The United States form of capitalism is not as pure as it could be, but it is not nearly as dictated to the same degree as Japan. The Fed and government do reduce the value of capitalism and certainly foster speculation and leverage. But, they have yet to create policies that induce bubbles to the degree Japan saw in the 1980s. 

The Yen Versus The World’s Reserve Currency

The U.S. dollar is the world’s reserve currency, and enormous rewards and complications come with it. In our article, Our Currency The World’s Problem we discuss the value of the reserve currency to the U.S.

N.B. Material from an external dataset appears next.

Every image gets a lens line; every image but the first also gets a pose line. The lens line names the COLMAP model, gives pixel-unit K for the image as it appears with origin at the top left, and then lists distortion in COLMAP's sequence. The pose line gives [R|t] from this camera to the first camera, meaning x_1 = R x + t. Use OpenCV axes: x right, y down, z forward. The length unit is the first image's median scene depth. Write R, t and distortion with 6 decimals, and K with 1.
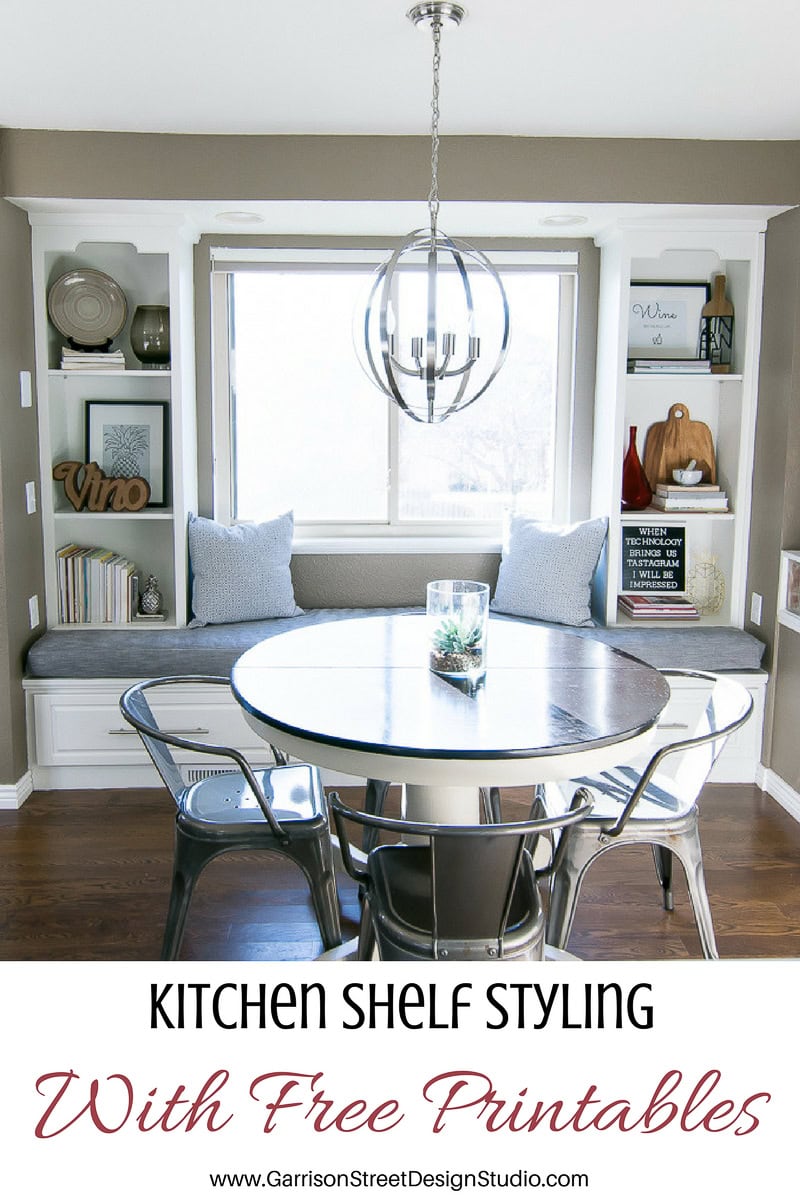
lens RADIAL K [[865.4, 0, 387.2], [0, 865.4, 504.5], [0, 0, 1]] dist [-0.004947, -0.001471]
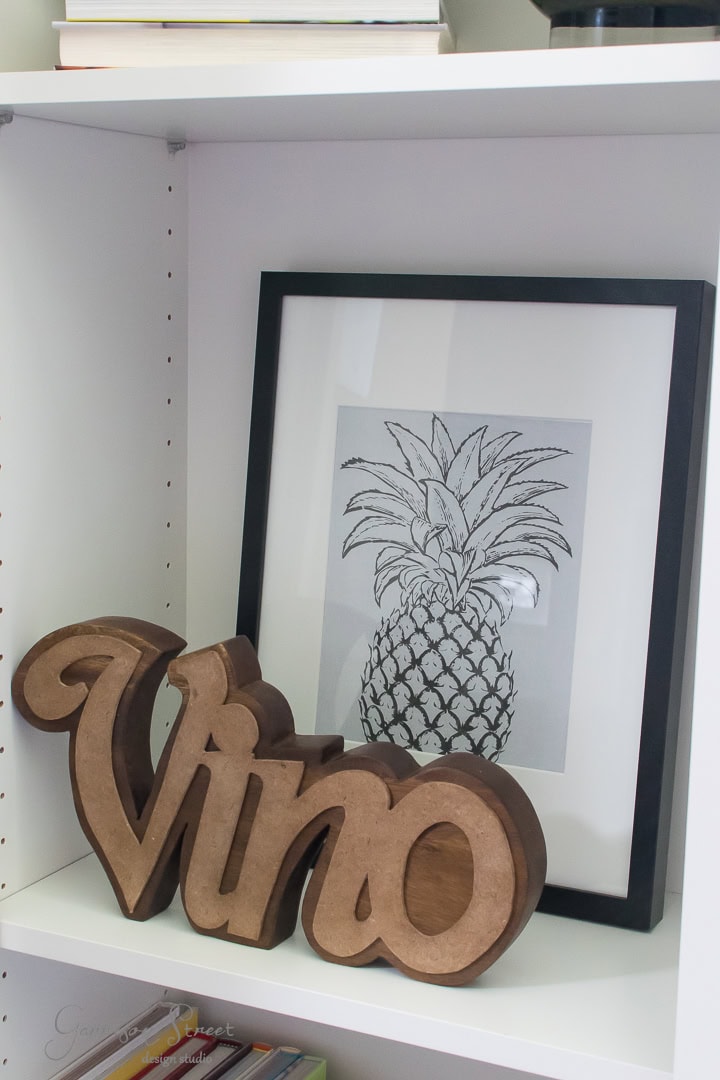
lens RADIAL K [[1631.8, 0, 360.0], [0, 1631.8, 540.0], [0, 0, 1]] dist [0.020862, 0.054156]
pose [[0.883568, 0.083572, -0.460786, -0.173468], [-0.072409, 0.996495, 0.041888, -0.082510], [0.462672, -0.003646, 0.886522, 0.729041]]
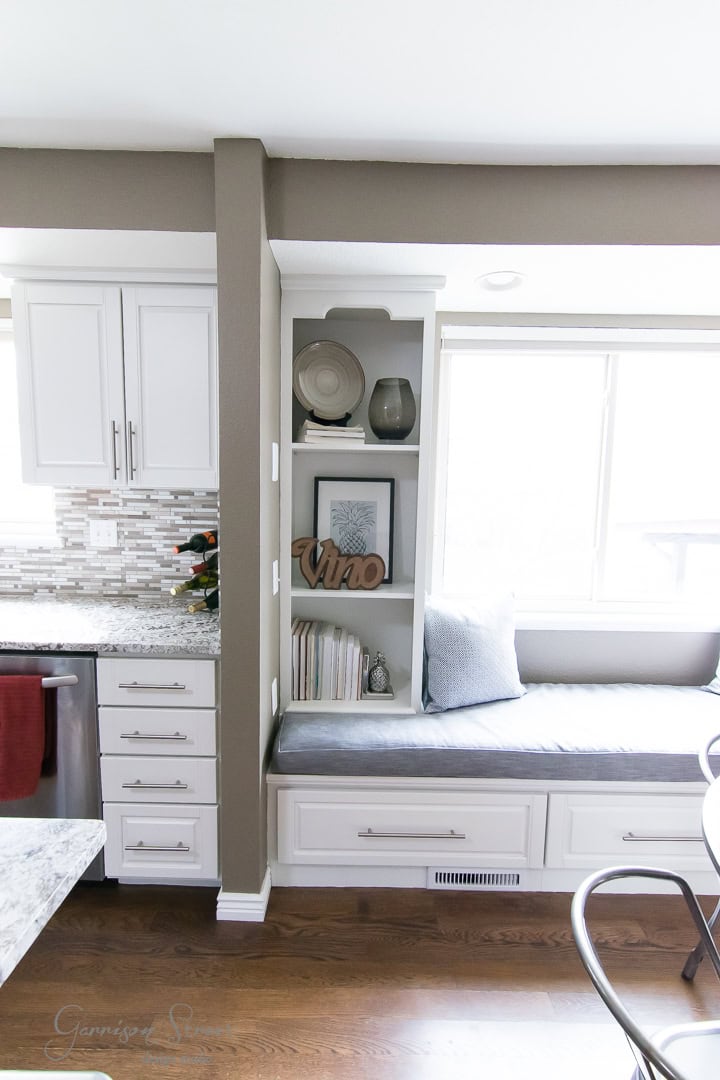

The bottom line is that the U.S. has a constant source of capital to fund our debts, support our asset markets, and buoy the economy. The Japanese Yen provides no such benefits to Japan.

Other Factors

In Japan’s Lost Decades, we discuss Japan’s demographic challenges. To summarize, Japan has an aging population with low birth rates and a meager immigration rate. These factors and others have resulted in a declining population, which weighs on economic growth. While the United States also faces demographic headwinds that are and will negatively impact economic growth, they are not nearly as pronounced as those in Japan.

The United States has a much larger and more diverse economy. This is in part because we are rich in natural resources. The U.S. economy encompasses a wide range of industries, including technology, finance, manufacturing, agriculture, and services. In contrast, Japan’s economy focuses heavily on manufacturing and exports.

Various cultural differences also shape economic policies and affect consumer and corporate behaviors. The business culture in Japan is characterized by lifetime employment contracts and close relationships between corporations and banks (keiretsu). Japan’s population emphasizes consensus and harmony. In contrast, the United States has a more competitive culture centered more on the individual than the nation.

Summary

Fiscal dominance, whereby the Federal Reserve must help the Treasury fund their debts at reasonable costs, is upon us. Japan has relied on fiscal dominance for 35 years. This is one of a few clues that the U.S. is on Japan’s path.

However, as we have written, our nations have significant differences. While we may be on a similar path as Japan, our paths will differ. Since we have not traveled as far on the path as Japan, we have time to learn their lessons and fix them. Will this happen?